Paper and implementation are different. #6

jcwleo · 2018-10-29T15:00:36Z

In paper,

but, implementation just use reward. not sum of discounted reward.
Why is it different?

yburda · 2018-10-29T16:35:21Z

We are normalizing the reward here:

large-scale-curiosity/cppo_agent.py

Line 140 in 0c3d179

rews = self.rollout.buf_rews / np.sqrt(self.rff_rms.var)

The normalization is by running std of a sum of discounted rewards here:

large-scale-curiosity/cppo_agent.py

Lines 226 to 236 in 0c3d179

    
           class RewardForwardFilter(object): 
        
               def __init__(self, gamma): 
        
                   self.rewems = None 
        
                   self.gamma = gamma 
        
               def update(self, rews): 
        
                   if self.rewems is None: 
        
                       self.rewems = rews 
        
                   else: 
        
                       self.rewems = self.rewems * self.gamma + rews 
        
                   return self.rewems

One caveat is that for convenience we do the discounting backwards in time rather than forwards (it's convenient because at any moment the past is fully available and the future is yet to come).

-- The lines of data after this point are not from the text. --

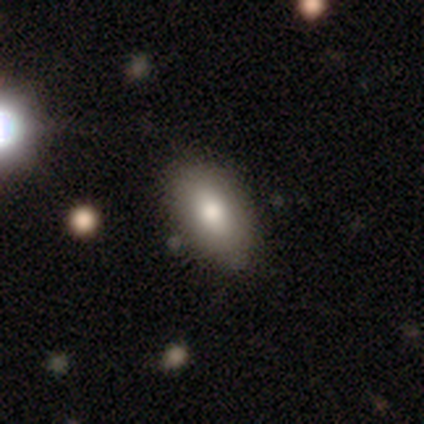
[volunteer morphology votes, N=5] Overall: smooth (100%). How rounded: in between (80%). Merging: none (80%).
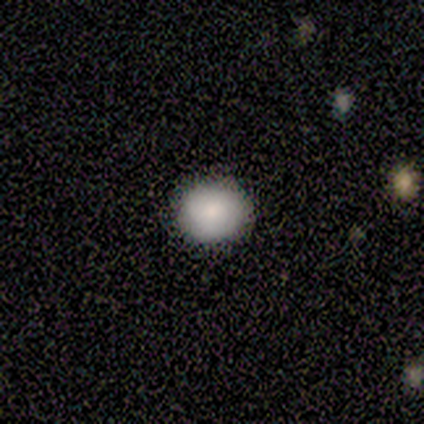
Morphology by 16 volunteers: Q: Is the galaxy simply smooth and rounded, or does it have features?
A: smooth — 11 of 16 (69%).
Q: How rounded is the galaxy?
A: round — 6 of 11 (55%).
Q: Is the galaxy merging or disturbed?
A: none — 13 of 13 (100%).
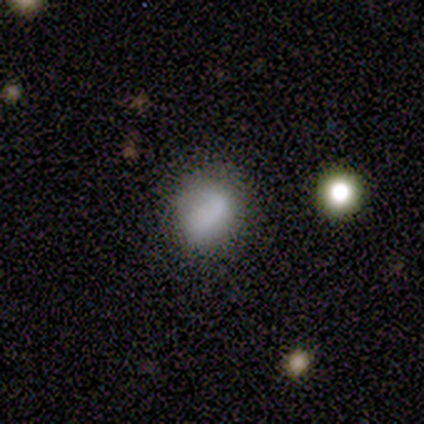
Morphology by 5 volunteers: smooth 100%, featured or disk 0%, star or artifact 0%. Down the decision tree: how rounded — round (80%); merging — none (60%).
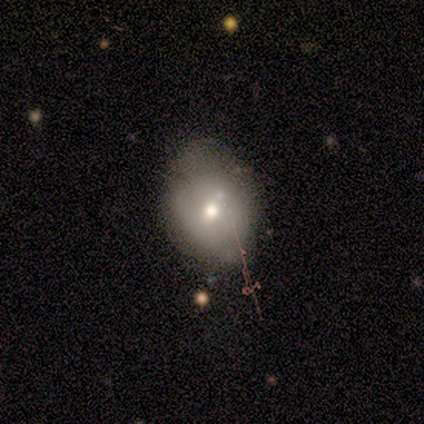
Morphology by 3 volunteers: type=star or artifact (67%).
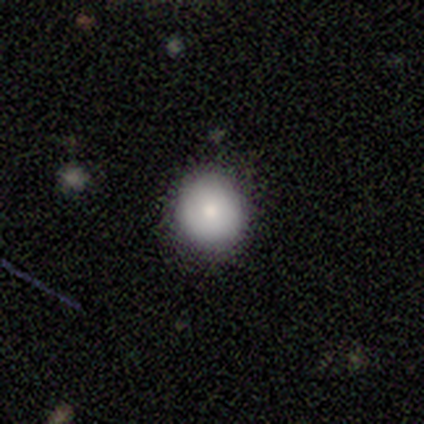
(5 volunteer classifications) This appears to be a smooth galaxy with no disk features (100%) that is round (80%). Merging: none (100%).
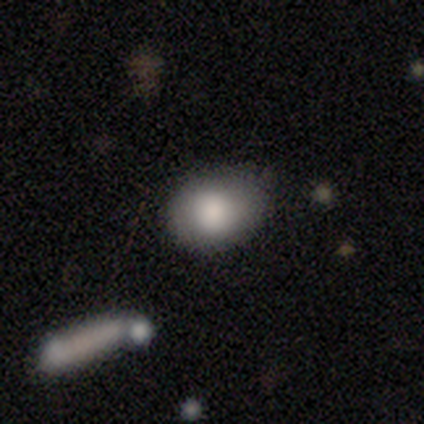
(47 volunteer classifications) Overall: smooth (91%). How rounded: in between (56%; round 44%). Merging: none (77%).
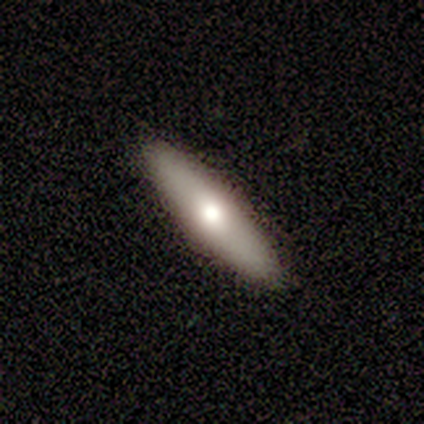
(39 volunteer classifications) Smooth or featured: smooth — 54% (featured or disk — 46%)
How rounded: cigar-shaped — 81% (in between — 19%)
Merging: none — 90% (minor disturbance — 8%)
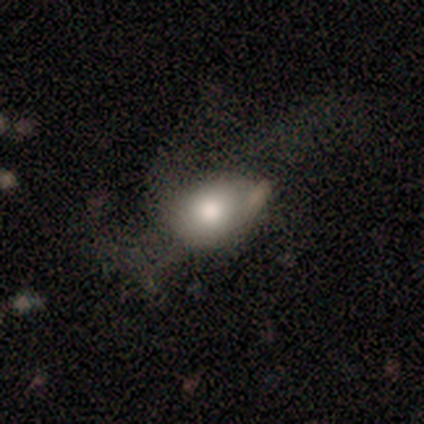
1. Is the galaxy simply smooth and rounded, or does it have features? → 62% smooth, 38% featured or disk, 0% star or artifact.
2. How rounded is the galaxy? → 80% in between, 20% round, 0% cigar-shaped.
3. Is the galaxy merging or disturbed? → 62% none, 25% minor disturbance, 12% major disturbance, 0% merger.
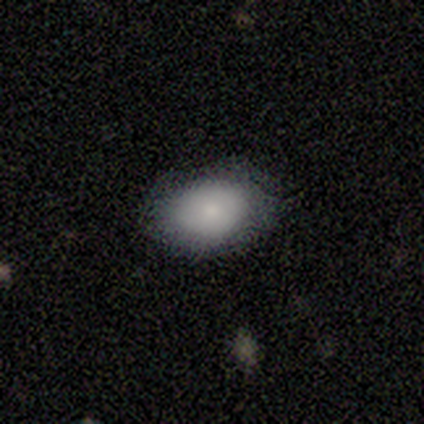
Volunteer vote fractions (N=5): This is clearly a smooth galaxy (100%). How rounded: clearly in between (80%). Merging: likely none (60%).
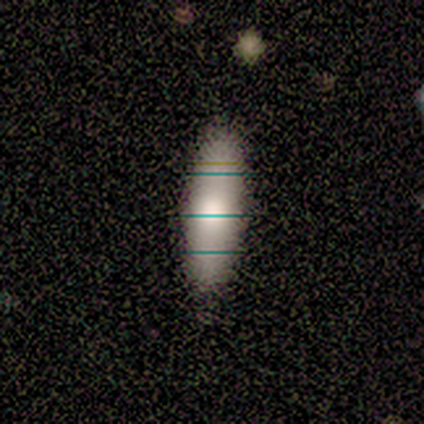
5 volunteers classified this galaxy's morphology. Smooth or featured?
  - smooth: 60% *
  - featured or disk: 40%
  - star or artifact: 0%
How rounded?
  - cigar-shaped: 67% *
  - in between: 33%
  - round: 0%
Merging?
  - none: 100% *
  - minor disturbance: 0%
  - major disturbance: 0%
  - merger: 0%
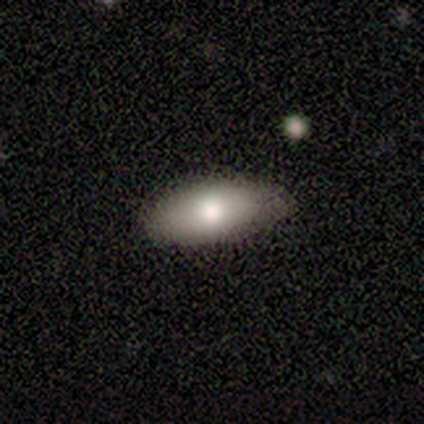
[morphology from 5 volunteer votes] smooth-or-featured: featured or disk: 40% (tied) | star or artifact: 40% (tied) | smooth: 20%
  disk-edge-on: yes: 50% (tied) | no: 50% (tied)
    edge-on-bulge: rounded: 100% | boxy: 0% | none: 0%
  merging: none: 100% | minor disturbance: 0% | major disturbance: 0% | merger: 0%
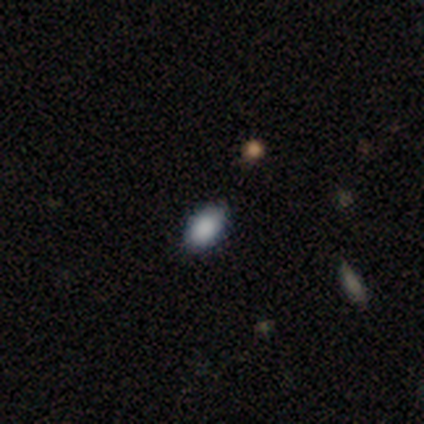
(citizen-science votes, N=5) Smooth or featured? 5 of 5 (100%) said smooth. How rounded? 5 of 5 (100%) said in between. Merging? 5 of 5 (100%) said none.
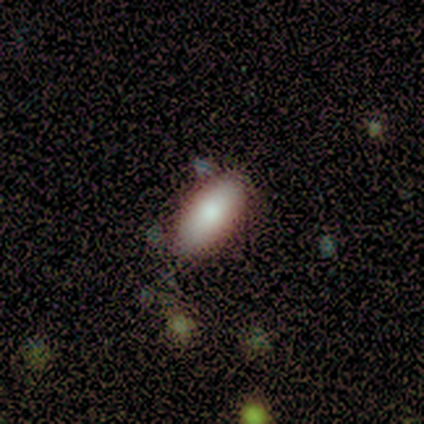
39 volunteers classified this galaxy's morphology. Smooth or featured: smooth — 77% (star or artifact — 13%)
How rounded: in between — 97% (cigar-shaped — 3%)
Merging: none — 85% (minor disturbance — 9%)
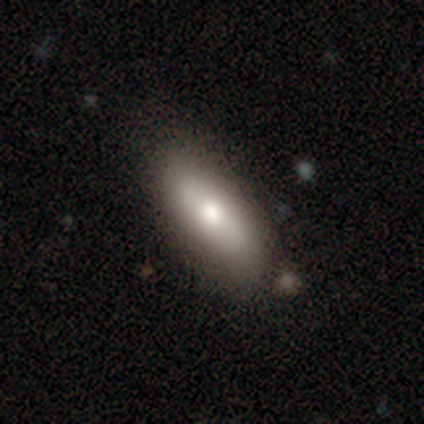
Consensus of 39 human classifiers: A smooth galaxy with no disk features (64%) that is in between round and cigar-shaped (72%). Merging: none (75%).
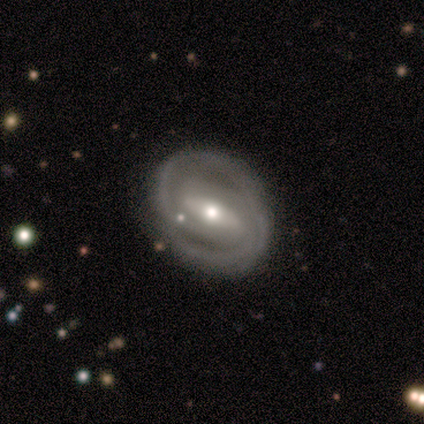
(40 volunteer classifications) featured or disk 85%, smooth 10%, star or artifact 5%. Down the decision tree: edge-on disk — no (91%); bar — strong (61%); spiral arms — yes (84%); spiral arm count — 2 (77%); spiral winding — tight (65%); bulge size — moderate (71%); merging — none (74%).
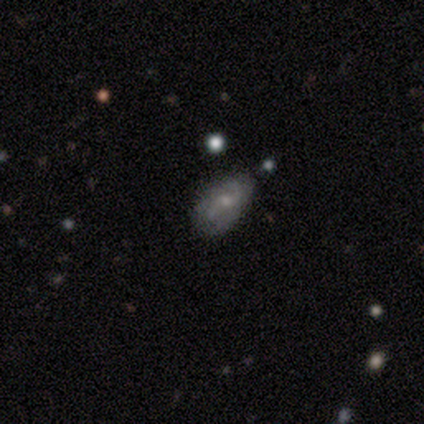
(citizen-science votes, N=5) This appears to be a featured or disk galaxy (80%) with a weak bar (50%, tied with no), 2 (75%) loose (75%) spiral arms (100%) and a small central bulge (100%). Merging: none (75%).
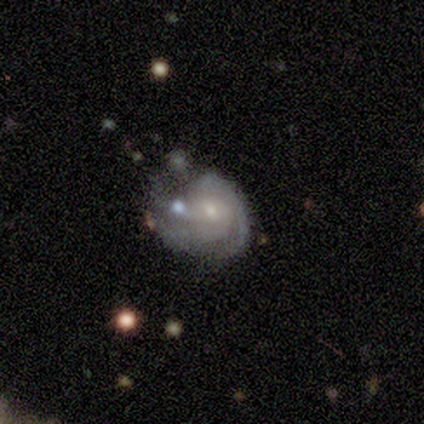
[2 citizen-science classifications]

jcwleo · 2018-10-29T23:42:38Z

@yburda thank you for reply. but i’ve already known that code. RewardFowrdFilter.rewems is None. so RewardForwardFilter.update just return input reward.
Am I thinking wrong?

yburda · 2018-10-30T17:56:02Z

Thank you for pointing this out. We will update the paper (we reported results with a version of code very similar to the published one, so the code is representative).

jcwleo · 2018-10-31T02:15:09Z

@yburda Did you mean that you did not use sum of dicounted reward?

yburda · 2018-10-31T02:17:47Z

Yes.

jcwleo · 2018-10-31T02:20:15Z

@yburda Thank you very much! :)

yburda · 2018-11-01T21:31:31Z

Upon thinking about it a bit longer - RewardForwardFilter.rewems is None only the first time you call update. Then it assigns something to it:

large-scale-curiosity/cppo_agent.py

Line 233 in 0c3d179

self.rewems = rews

And for all future calls to update, it's not None anymore.

Sorry for the temporary confusion.

jcwleo · 2018-11-01T23:36:40Z

@yburda Oh I was so stupid... Thank you for letting me know.

alirezakazemipour · 2020-10-08T08:32:46Z

We are normalizing the reward here:

large-scale-curiosity/cppo_agent.py

Line 140 in 0c3d179

rews = self.rollout.buf_rews / np.sqrt(self.rff_rms.var)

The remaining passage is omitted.